## Things to do
a) In the passage on measuring violence against women, copy the stretch from "It’s taken away" through "the physical scars.", swapping "laughter" for "joy".
b) Condense the paragraph of the passage on measuring violence against women that begins "The gut-wrenching words of a violence survivor" into a short bulleted list that keeps its main points.
c) Write a continuation of the passage on measuring violence against women, beginning right after its final sentence.

## Provided passage
....

Qualitative research in the past 30 years has increasingly been viewed as making an important contribution to research and evaluation. For this discussion, you are asked to read two Research in Practice articles in the text. Evaluate and synthesize the contribution qualitative researched played with regard to Research in Practice (5.1, pp. 110) and Research in Practice (12.2, p 338). Your work should clearly identify the importance of using qualitative methods and explain in what ways these methods helped the studies. Respond to two of your classmates’ postings.
RESEARCH IN PRACTICE 5.1 Behavior and Social Environment: Controversies in Measuring Violence against Women
An extensive body of literature has accumulated regarding the topic of violence against women. In the process of building this knowledge base, considerable disagreement has arisen about which harmful behaviors to include in a definition of nonlethal violence and how best to go about measuring this violence. Consider the two following excerpts, the first from a qualitative study and the second from a summary of a national, randomized survey:
I was raped by my uncle when I was 12 and my husband has beat me for years. For my whole life, when I have gone to a doctor, to my priest, or to a friend to have my wounds patched up, or for a shoulder to cry on, they dwell on my bruises, my cuts, my broken bones. The abuse in my life has taken away my trust in people and in life.
It’s taken away the laughter in my life. I don’t trust myself to be able to take care of my kids, to take care of myself, to do anything to make a difference in my own life or anyone else’s. That’s the hurt I would like to fix. I can live with the physical scars.
It’s these emotional scars that drive me near suicide sometimes.
—A respondent interviewed by DeKeseredy and MacLeod (1997, p. 5)
Women experience significantly more partner violence than men do: 25 percent of surveyed women, compared with 8 percent of surveyed men, said they were raped and/or physically assaulted by a current or former spouse, cohabiting partner, or date in their lifetime; 1.5 percent of surveyed women and 0.9 percent of surveyed men said they were raped and/or physically assaulted by such a perpetrator in the previous 12 months. According to survey estimates, approximately 1.5 million women and 834,700 men are raped and/or physically assaulted by an intimate partner annually in the United States.
—Tjaden and Thoennes (1998, p. 2)
The gut-wrenching words of a violence survivor or the decimal precision of an executive summary: Which approach is the better measure of domestic violence? The qualitative study vividly portrays one person’s experience, an experience with which many victims can identify. The survey lacks the rich description, but appears to capture the immensity of the problem in terms of numbers of victims. The two approaches have fueled a debate over what focus to use when we attempt to measure violence against women.

....

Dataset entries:

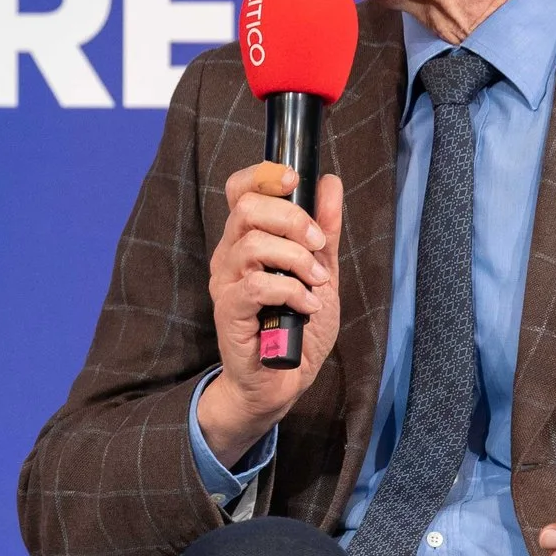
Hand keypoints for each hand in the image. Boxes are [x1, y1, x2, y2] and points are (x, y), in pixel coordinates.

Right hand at [196, 163, 344, 468]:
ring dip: (296, 259)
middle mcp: (230, 255)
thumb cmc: (296, 327)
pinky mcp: (228, 311)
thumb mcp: (320, 272)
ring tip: (316, 283)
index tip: (294, 179)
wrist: (282, 381)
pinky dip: (292, 291)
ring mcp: (225, 283)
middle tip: (317, 246)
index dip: (264, 175)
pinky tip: (306, 306)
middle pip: (247, 208)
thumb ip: (324, 231)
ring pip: (253, 244)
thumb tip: (329, 183)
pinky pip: (257, 285)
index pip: (241, 189)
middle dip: (292, 219)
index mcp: (248, 239)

....

## Answers for the tasks
a)
It’s taken away the joy in my life. I don’t trust myself to be able to take care of my kids, to take care of myself, to do anything to make a difference in my own life or anyone else’s. That’s the hurt I would like to fix. I can live with the physical scars.

b)
- The passage asks which better measures domestic violence: a survivor's own words or an executive summary's precise figures.
- The qualitative study vividly portrays one person's experience, which many victims can identify with.
- The survey lacks rich description but appears to capture the size of the problem in numbers of victims.
- The two approaches have fueled a debate over what focus to use in measuring violence against women.

c)
Traditionally, many survey researchers have used operational definitions that include physical abuse indicators, such as beatings or kicks, or sexual assault features, such as forced penetration. For example, the Conflict Tactics Scale asks people to indicate how often a partner has “used a knife or gun on them” or “beat them up” (Straus et al., 1996). An argument in favor of such an approach is that it lends itself to readily quantifiable measures. One can count the number of times a victim was beaten, the number of visits to the emergency room, or the number of workdays lost because of injury. Standardized instruments such as the Conflict Tactics Scale permit researchers to make comparisons across studies and with different populations. So, in the case of the survey quoted above, the researchers can estimate the number of women who were raped or physically assaulted, and the results can be used in conjunction with those of other surveys to estimate the extent of the problem.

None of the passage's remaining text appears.